• **Text extract**:
>> begin

-
Notifications
You must be signed in to change notification settings - Fork 0
Steps moving forward
Lay out the groundwork for what needs to be done:
An open issue for this topic is also found here
And a project board for the syntax can be found here
And the entire list of syntax can be found here
Steps moving forward
We have python and .py, C and .c, Javascript and .js.
What does this language have?
Maybe Verboscript
with the .vrbo
extension?
The entire concept for this language is plain english representation. Anyone, irrespective of programming experience, should be able to read and understand exactly what is happening. For an example of how this can be useful, consider the following:
This example in Assembly:
extern _printf
global _main
section .text
_main:
mov iter, 0
mov maxit, 5
loop1 nop
push iter
push format
call _printf
pop iter
inc iter
cmp iter, maxit
jl loop1
format: db '%d', 10, 0
Is roughly equivalent to this example in C:
#include <stdio.h>
for(int x = 0; x < 5; x++)
{
printf(x)
}
Which is equivalent to this example in Python:
for x in range(0, 5):
print(x)
Which could potentially be this, in Verboscript:
start a counter at zero, then repeat the following five times:
show the counter
Each layer of abstraction becomes easier to understand in plain english, at the cost of requiring a more complicated program to execute it (Assembly is executed directly by the CPU, while Python needs a C compiler, which itself needs an assembler, before it can be execute)
How does this language represent variables, loops, functions?
Does this language try to understand spelling mistakes, like in english?
Come up with a whole host of useful examples, and possibly their equivalent in python.
Is this language Static or dynamic?
-
Static: Variables in this language can contain only a single type of data (integer, string, list, etc) that is set when the variable is defined
-
Dynamic: Variables can contain any type of data, and can be chopped and changed throughout.
-
Pros/Cons: Dynamic is more intuitive and potentially simpler to program, but static reduces the errors with type checking at runtime
Interpreted or compiled?
-
Interpreted: The language is interpreted and executed line by line with a script written in another language
-
Compiled: The language is translated directly into machine code before execution, which can then be ran directly.
-
Transpiled: Another option, where a language is translated into another language, and the translated file is executed.

>> end

• **Task brief**:
Reproduce the passage of the Verboscript planning notes between "Is this language" and "file is executed.", inclusive, word for word.

Spatial question records

>> begin

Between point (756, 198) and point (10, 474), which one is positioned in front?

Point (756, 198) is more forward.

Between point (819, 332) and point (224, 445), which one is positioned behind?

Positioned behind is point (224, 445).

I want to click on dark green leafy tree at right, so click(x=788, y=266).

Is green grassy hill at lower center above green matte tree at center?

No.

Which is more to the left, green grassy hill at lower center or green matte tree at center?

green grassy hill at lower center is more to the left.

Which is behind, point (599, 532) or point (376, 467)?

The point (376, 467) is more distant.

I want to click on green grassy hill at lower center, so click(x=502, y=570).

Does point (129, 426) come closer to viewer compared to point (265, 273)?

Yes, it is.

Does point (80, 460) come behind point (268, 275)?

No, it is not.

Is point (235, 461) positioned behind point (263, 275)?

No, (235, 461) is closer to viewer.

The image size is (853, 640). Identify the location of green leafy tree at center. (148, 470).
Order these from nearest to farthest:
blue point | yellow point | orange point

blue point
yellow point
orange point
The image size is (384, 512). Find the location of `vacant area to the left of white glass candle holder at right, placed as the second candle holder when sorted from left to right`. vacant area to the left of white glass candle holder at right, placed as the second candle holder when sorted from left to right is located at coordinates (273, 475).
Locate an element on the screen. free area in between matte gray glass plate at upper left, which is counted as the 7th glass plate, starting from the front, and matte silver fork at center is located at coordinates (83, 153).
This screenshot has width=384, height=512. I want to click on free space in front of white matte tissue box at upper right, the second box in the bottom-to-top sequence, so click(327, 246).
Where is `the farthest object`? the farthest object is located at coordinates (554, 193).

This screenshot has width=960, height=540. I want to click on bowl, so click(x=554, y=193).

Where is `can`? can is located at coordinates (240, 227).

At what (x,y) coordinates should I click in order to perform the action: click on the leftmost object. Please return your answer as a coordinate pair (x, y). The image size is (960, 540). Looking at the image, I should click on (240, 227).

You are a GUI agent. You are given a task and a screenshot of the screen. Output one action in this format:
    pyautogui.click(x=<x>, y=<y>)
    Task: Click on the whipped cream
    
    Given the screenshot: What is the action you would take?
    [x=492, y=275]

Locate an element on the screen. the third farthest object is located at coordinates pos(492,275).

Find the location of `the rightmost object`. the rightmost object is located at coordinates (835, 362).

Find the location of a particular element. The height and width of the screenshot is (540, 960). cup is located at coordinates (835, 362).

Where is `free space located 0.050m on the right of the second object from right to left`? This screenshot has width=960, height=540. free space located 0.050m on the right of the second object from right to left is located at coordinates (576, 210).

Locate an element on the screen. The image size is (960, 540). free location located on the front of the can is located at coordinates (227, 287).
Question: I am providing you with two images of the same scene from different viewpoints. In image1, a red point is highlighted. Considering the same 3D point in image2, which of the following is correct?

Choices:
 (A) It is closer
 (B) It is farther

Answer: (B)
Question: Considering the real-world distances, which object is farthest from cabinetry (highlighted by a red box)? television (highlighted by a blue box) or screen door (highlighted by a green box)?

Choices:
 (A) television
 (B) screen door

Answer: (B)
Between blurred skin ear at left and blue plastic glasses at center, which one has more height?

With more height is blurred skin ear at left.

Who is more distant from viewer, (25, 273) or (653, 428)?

>> end

• **Right answer**:
Is this language Static or dynamic?
-
Static: Variables in this language can contain only a single type of data (integer, string, list, etc) that is set when the variable is defined
-
Dynamic: Variables can contain any type of data, and can be chopped and changed throughout.
-
Pros/Cons: Dynamic is more intuitive and potentially simpler to program, but static reduces the errors with type checking at runtime
Interpreted or compiled?
-
Interpreted: The language is interpreted and executed line by line with a script written in another language
-
Compiled: The language is translated directly into machine code before execution, which can then be ran directly.
-
Transpiled: Another option, where a language is translated into another language, and the translated file is executed.